In The Numberlys, William Joyce and Christina Ellis (2014) graphically narrate the ultimate do-over in a picture book that would be a perfect read-aloud to kick off your year.  In the beginning, we encounter an orderly, numbers-only, gray world without “books or colors or jellybeans or pizza.”  Next, we are introduced to five friends who are “wondering if they could do something…MORE.”  Dissatisfied with the status quo, the friends embark upon a project to create something “DIFFERENT.” At first, their results are “awful,” but with hard work, they produce something “artful.”  When the friends share their newly created alphabet, they fill their gray world with multi-colored, lexical “amazements.”  At the end of their very industrious day, they are able to rest, proud of their “something new, something different, something more.”

Each new year of teaching provides teachers an opportunity to accomplish this type of transformative work.  What will you learn with your do-over this year?  While we may not create alphabetic metamorphoses, we do teach children to read, write, think, and contribute to their worlds in meaningful ways.  Here’s the thing:  we are doing that work, year after year, in shifting worlds.  That is where the do-over concept comes in.  Last year was not wrong, necessarily, but how will you push yourself to make this year the best it can be with an ever-changing set of variables?   

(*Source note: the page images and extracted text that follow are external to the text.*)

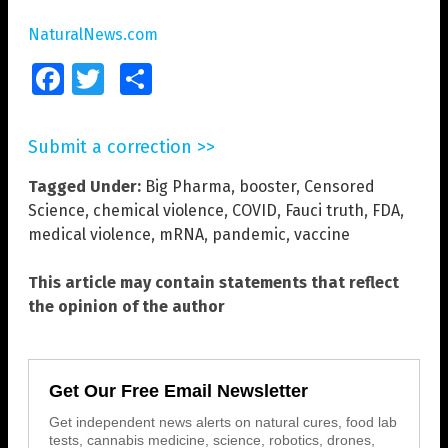
NaturalNews.com
Facebook
Twitter
Share
Submit a correction >>
Tagged Under:
Big Pharma
,
booster
,
Censored
Science
,
chemical violence
,
COVID
,
Fauci truth
,
FDA
,
medical violence
,
mRNA
,
pandemic
,
vaccine
This article may contain statements that reflect
the opinion of the author
Get Our Free Email Newsletter
Get independent news alerts on natural cures, food lab
tests, cannabis medicine, science, robotics, drones,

The upcoming year brings new boundaries to cross, new topics to explore, new distractions to mitigate, new learners to inspire. In her influential book The Right to Learn, Linda Darling-Hammond (1997) argues that diversity in our classrooms—in curriculum, texts, experiences, and people—empowers students’ thinking and participation in society.  She advocates a multicultural approach, noting that such work can “help students to develop an analytic frame for life in a democracy, seeing problems and ideas from many vantage points” (p. 126).  In the current atmosphere of inflammatory tweets, fake news, and shifting loyalties, our students must be equipped for “analytic” lifelong learning.  As I consider Darling-Hammond’s words, I can hear song lyrics: “What the world needs now…” (David & Bacharach, 1965).  

To make this year’s do-over more “artful” than “awful,” consider ways in which you will recognize and embrace the various lenses, diverse voices, and multiple pathways inherent in our Texas classrooms.  


 Darling-Hammond, L. (1997). The right to learn: A blueprint for creating schools that work. San Francisco, CA: Jossey-Bass.

 Joyce, W., & Ellis, C. (2014). The numberlys. New York: Moonbot/Atheneum.

 David, H., & Bacharach, B. (1965). What the world needs now is love [Recorded by J. DeShannon]. On This is Jackie DeShannon [Album]. New York: Imperial Records.